DC 12.4 | Example: Data Quality Dimensions

User Guide > Designing and Executing Data Profile > Data Quality Dimensions > Example: Data Quality Dimensions

Was this helpful?

Example: Data Quality Dimensions

To illustrate how dimensions provide greater visibility into data quality issues, let’s compare profile execution results for a single dataset with the same rules applied: one where data quality dimensions are not configured, and another where they are configured.

Our dataset contains customer account information, including name, address, email and account number. We want to know what data is missing, duplicated, and inconsistently formatted. To get answers to these initial questions, we apply the:

• IsNotBlank and IsNotNull rule types against all fields in the dataset

• MatchesRegex rule type against the Zip and Email fields

• IsNotDuplicate rule type against the Email, Company and Account Number fields

Note: When you compare the two profile execution results, you’ll notice that the Data Quality Index (DQI) scores differ slightly. This is because when no dimensions are configured the Data Quality Index score is equal to the percentage of records that passed their rule criteria. And when dimensions are configured it's equal to the average of all the dimension scores.

Without Dimensions

When data quality dimensions are not configured, post profile execution results display a long list of all executed rules and their pass/fail results (see figure, below).

To see which records are missing, duplicated, and inconsistently formatted we must look at each rule. For example, we see individual results for each field the rule is configured against (EmailIsNotBlank, StreetIsNotBlank, ZipIsNotBlank, and so forth).
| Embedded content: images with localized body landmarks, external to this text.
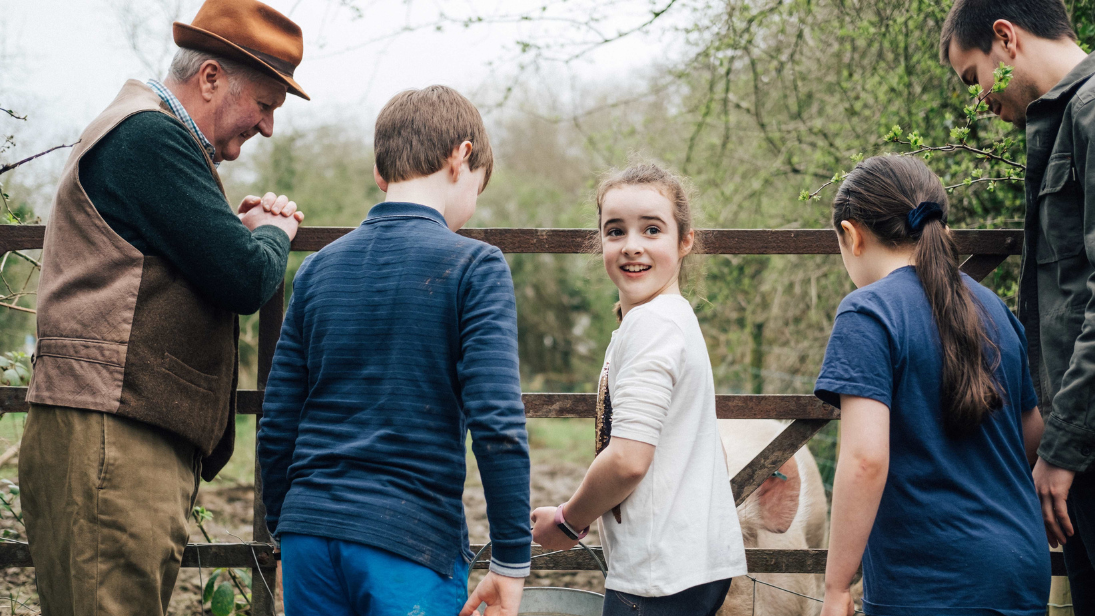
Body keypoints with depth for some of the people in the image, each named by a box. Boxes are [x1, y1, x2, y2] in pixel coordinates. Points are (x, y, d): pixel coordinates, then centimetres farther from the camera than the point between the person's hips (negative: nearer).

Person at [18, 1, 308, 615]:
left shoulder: (153, 136, 26)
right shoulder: (149, 135, -10)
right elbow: (245, 280, -15)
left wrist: (241, 226, 16)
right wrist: (273, 232, 6)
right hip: (108, 437, -11)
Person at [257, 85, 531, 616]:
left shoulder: (318, 268, 10)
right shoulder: (472, 267, -5)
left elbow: (276, 426, 10)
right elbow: (496, 425, -14)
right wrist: (511, 561, -8)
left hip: (309, 533, 5)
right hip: (412, 543, -5)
We cannot see the results as a whole (for all the fields the rule is applied to).

With Dimensions

As with configuring rules, configuring data quality dimensions is an iterative process. To begin configuring dimensions, we organize the rules into three dimensions:

• Completeness: IsNotBlank and IsNotNull rules – Both of these rules find fields with missing values

• Uniqueness: IsNotDuplicate rules – This rule finds non-unique values

• Validity: MatchesRegex rules – This rule finds values that don’t conform to the specified format

When dimensions are configured, post profile execution results display the same information as when dimensions are absent. However, additional information is immediately visible. We learn what data quality issues exist. In this case, there are issues with completeness, uniqueness and validity (see figure, below).

We also learn how prevalent each issue is. The Dimension Score indicates the success rate for all the rules in each dimension as a whole:

• Uniqueness is the most prevalent issue (duplicate records) – 87.4% pass rate

• Validity is next largest issue (wrong formats) – 94.26% pass rate

• Completeness also needs to be addressed (missing information) – 98.8% pass rate

We immediately see the results as a whole (for all the fields the rule is applied to). To see which records are missing, duplicated, and inconsistently formatted we look at the Completeness dimension, Uniqueness dimension and Validity dimension (respectively). We then click on a dimension to see pass/fail results for each rule, and click a rule bar graph (in the right panel) to get a list of records.

The results also indicate what actions we need to take to improve the data. In this case, we need to create rules to:

• deduplicate data in the Email, Company and Account Number fields

• fix formats in Zip and Email fields

• populate missing data for various fields

Last modified date: 01/08/2026